Cancer Tumor Genomics: Fighting the Big C with the Big D

It may have been true once that expertise in computer science was needed only by computer scientists. But Big Data has shown us that’s no longer the case. The war against cancer is increasingly moving into cyberspace, and it is entirely possible that we have the skill sets needed now to fight cancer.

The cost of turning pieces of DNA into digital information has dropped more than a hundredfold in the last three years.  Given such dramatic improvement, we could soon afford to sequence the genomes of the millions of cancer patients, which only billionaires could afford just a few years ago. To make personalized medicine affordable for everyone, we need to drive down the information processing costs.
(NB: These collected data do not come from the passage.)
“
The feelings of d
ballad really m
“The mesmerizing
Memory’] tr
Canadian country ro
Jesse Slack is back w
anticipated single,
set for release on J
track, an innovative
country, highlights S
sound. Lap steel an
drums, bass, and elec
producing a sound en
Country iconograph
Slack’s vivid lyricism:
AMP technology could help. The war needs new algorithms to find those needles in haystacks that could help cancer patients find effective therapies based on their genetics. To process genome data faster and more cheaply, the war needs new infrastructure to use many machines in the cloud simultaneously. And it needs to be able to engage the wisdom of the crowd when the problems of cancer genome discovery and diagnosis are beyond our algorithms and machines.

The Cancer Tumor Genome project has already had a breakthrough that creates full genomes by aligning reads from sequencing machines 10 to 100 times faster.

This project is guided by the following observation:

“Given that millions of people do have and will get cancer, if there is a chance that computer scientists may have the best skill set to fight cancer today, as moral people aren’t we obligated to try?”